Second, some data on secondary outcomes were not available for all children. Paired PC-QOL data were available for only 160 (81%) of 197 children (53 in the amoxicillin–clavulanate, 53 in the azithromycin, and 54 in the placebo groups); however, paired PC-QOL data from at least 51 children in each group, based on a between-group difference of 0·9 points (the minimum important difference), provides power of 99%. In addition, paired blood results and spirometry data were available for a small proportion of children in each group. Although the improvement in FEV1% predicted values differed significantly in the amoxicillin–clavulanate group (N=9) compared with the placebo group (N=6), the small samples mean that these results must be interpreted cautiously.

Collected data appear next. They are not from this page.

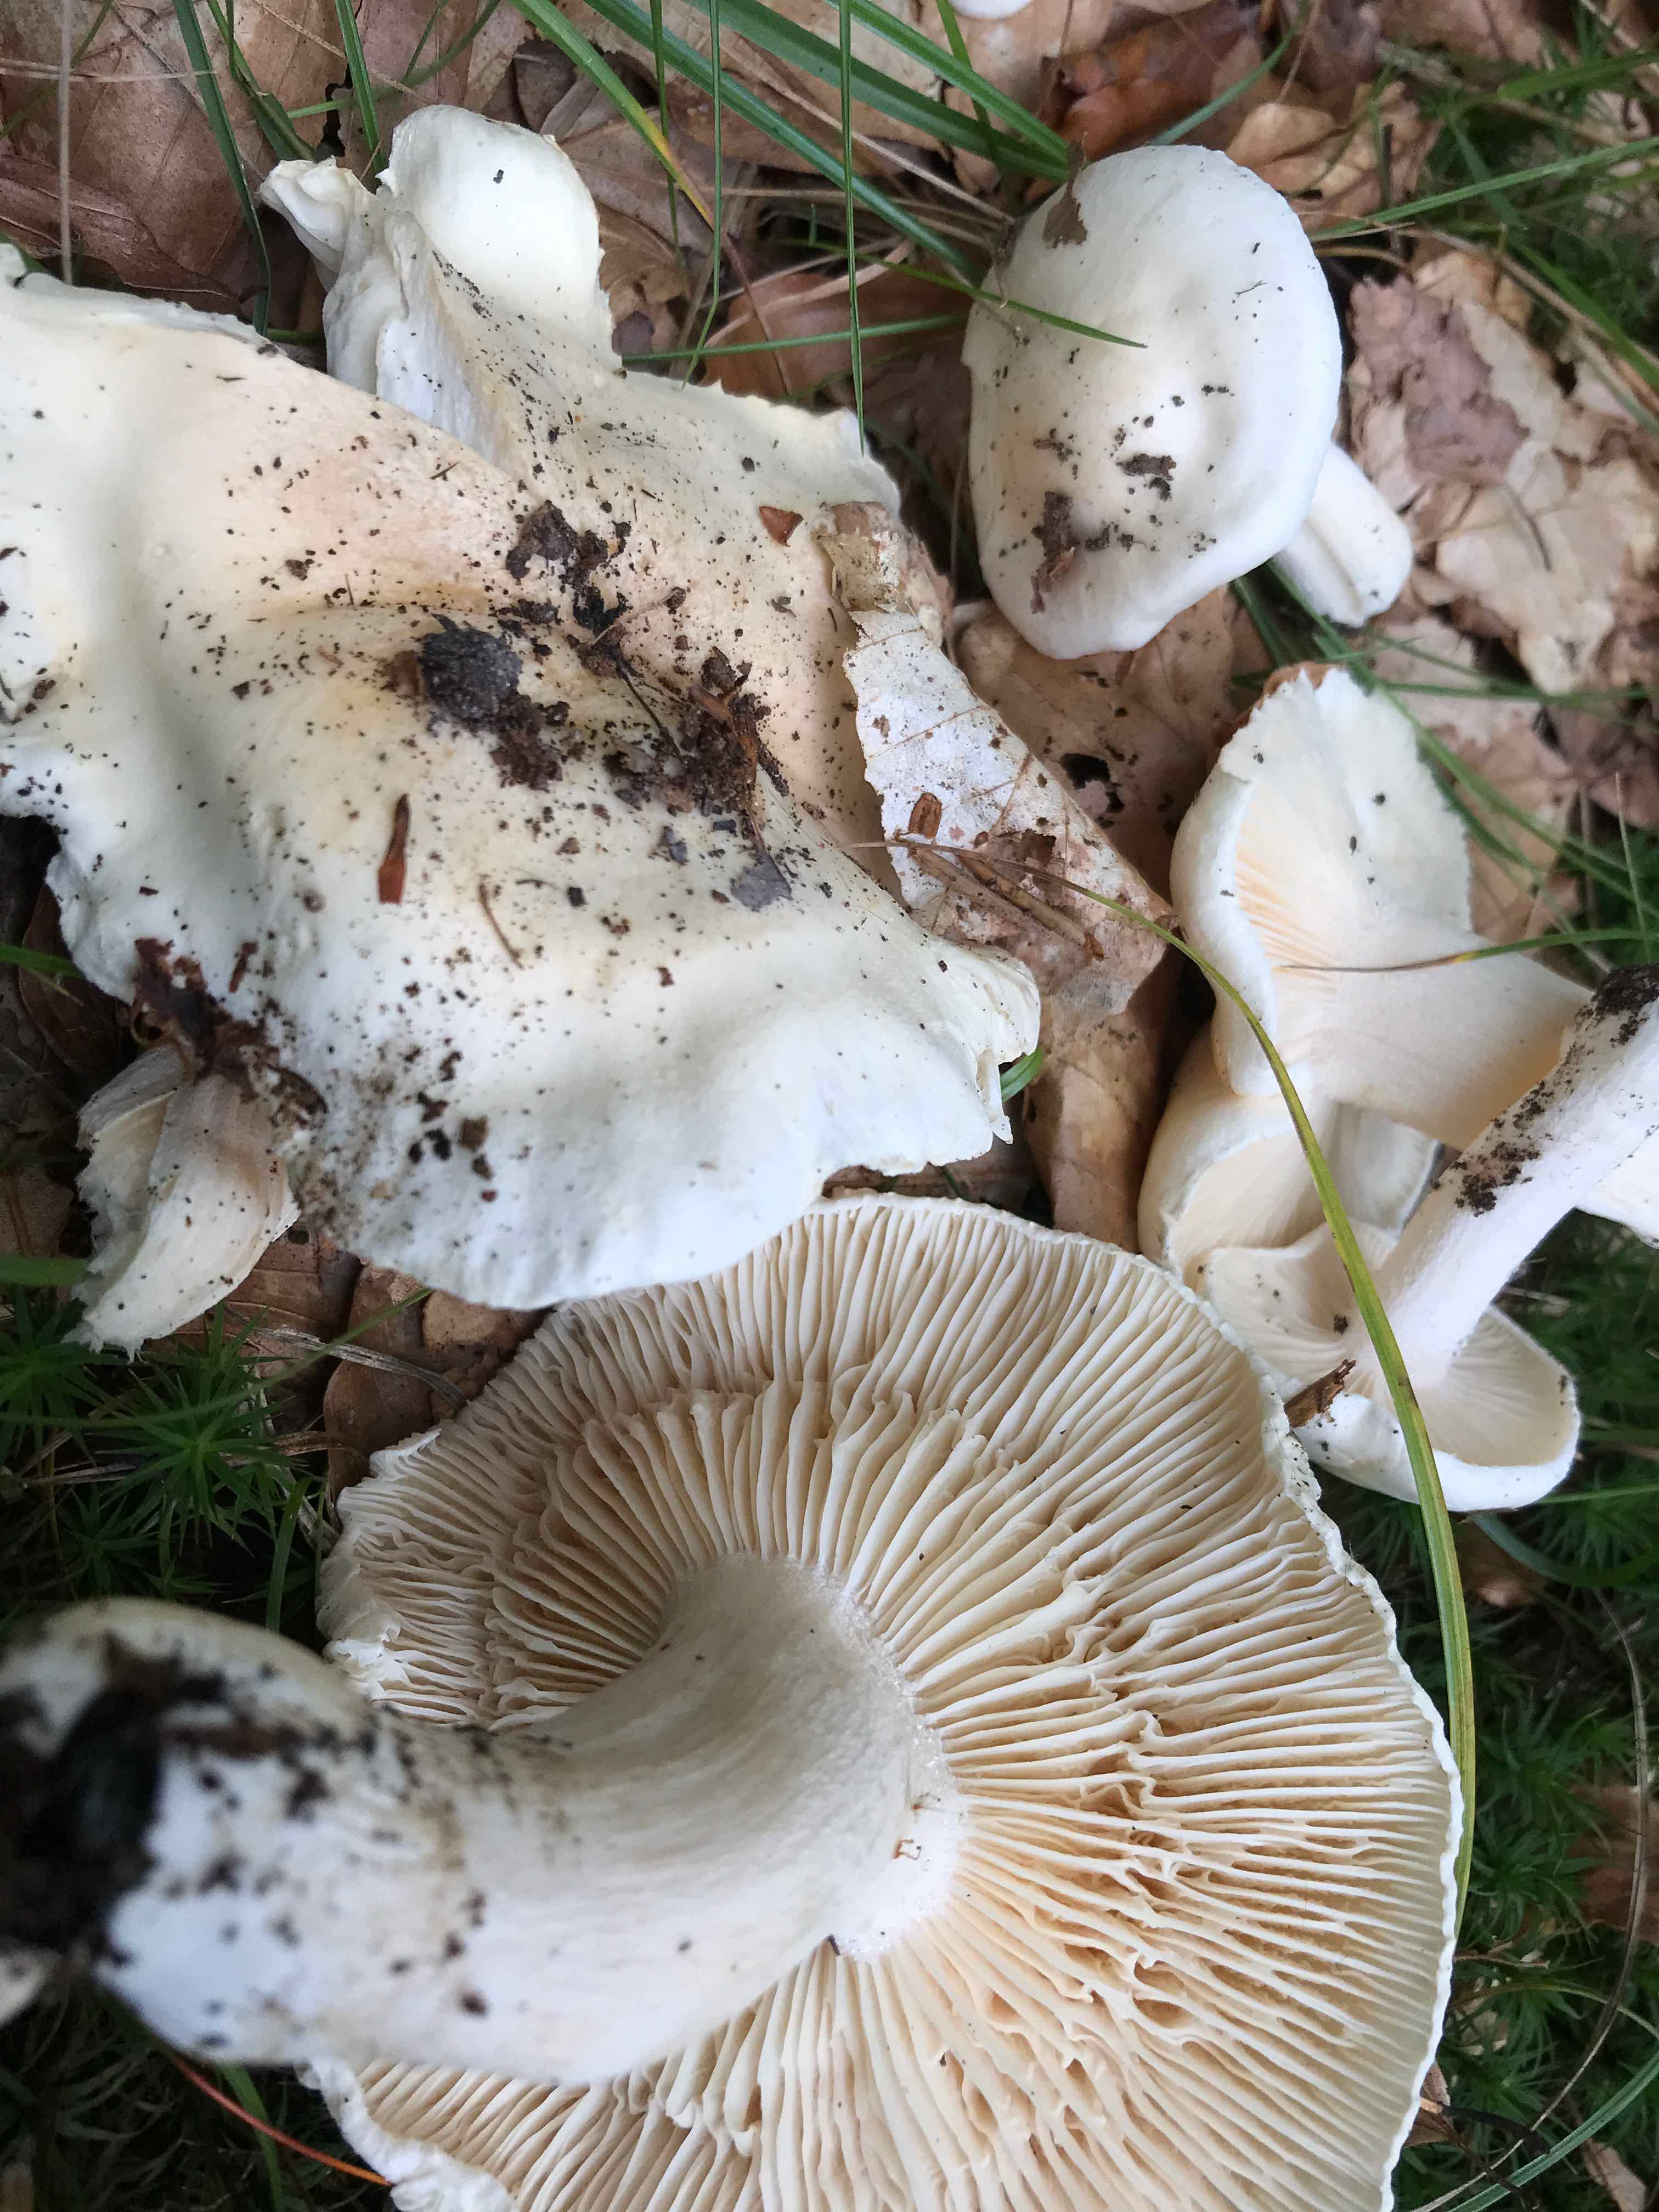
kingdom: Fungi
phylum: Basidiomycota
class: Agaricomycetes
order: Agaricales
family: Tricholomataceae
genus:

Third, the higher-than-expected proportion of children with spontaneous resolution in the placebo group might reflect a milder nature of exacerbations in this group versus the two antibiotic groups, or could be directly related to the lower prevalence of respiratory viruses at the beginning of an exacerbation in the placebo group (37%) compared with the other groups (63% and 61%) in this study. Virus-associated exacerbations are known to be more severe and more likely to necessitate intravenous antibiotics and hospitalisation than those in which respiratory viruses are not detected. In the placebo group, the median duration of exacerbation was 11 days in the virus-positive group and 7 days in the virus-negative group (appendix pp 7–8). Although we cannot explain the increased viral presence in both the antibiotic groups compared with the placebo group, the baseline parameters of the exacerbation were similar among all three groups (table 1). The role of viruses in non-severe bronchiectasis exacerbations should be explored further, and more studies are needed to identify the subset of non-severe exacerbations that might resolve without antibiotics. We plan to evaluate this further by exploring various clinical and microbiological factors associated with the resolution of exacerbations.

Finally, although deep nasal swabs do not directly reflect the lower airway microbiology, we used them to ascertain the effects of antibiotics on carriage and resistance in bacterial respiratory pathogens at this site, which is the principal reservoir for spreading antibiotic-resistant respiratory bacteria within the community. Paired nasal swabs for bacterial culture were available for less than 70% of children. Although numbers of children with macrolide-resistant pathogens were similar in the placebo and azithromycin groups on day 14, the proportional increase in carriage of macrolide-resistant pathogens in the azithromycin group was significant.

In conclusion, this randomised placebo-controlled trial showed that, for non-severe exacerbations of bronchiectasis in children, oral amoxicillin–clavulanate was superior to placebo after 14 days of treatment in terms of achieving symptom resolution and shortening the exacerbation duration. Azithromycin was associated with some improvements in exacerbation resolution and duration compared with placebo, but did not meet the threshold for significance defined in this three-arm trial. Importantly, azithromycin was also associated with an increase in the proportion of bacteria with azithromycin resistance compared with placebo. The results suggest that amoxicillin–clavulanate should remain the first-line oral antibiotic for the treatment of non-severe exacerbations of bronchiectasis in children, with once-daily azithromycin reserved for those with genuine penicillin hypersensitivity or for situations in which directly observed therapy is feasible in settings of poor treatment adherence.

Data sharing

The protocol for this study has been published previously. As per our institutions' policies involving Indigenous children from Australia and New Zealand, and in accordance with national guidelines, we are unable to share individual participant data with others as specific consent for this was not obtained. The statistical analysis plan will be made available upon individual request to the corresponding author.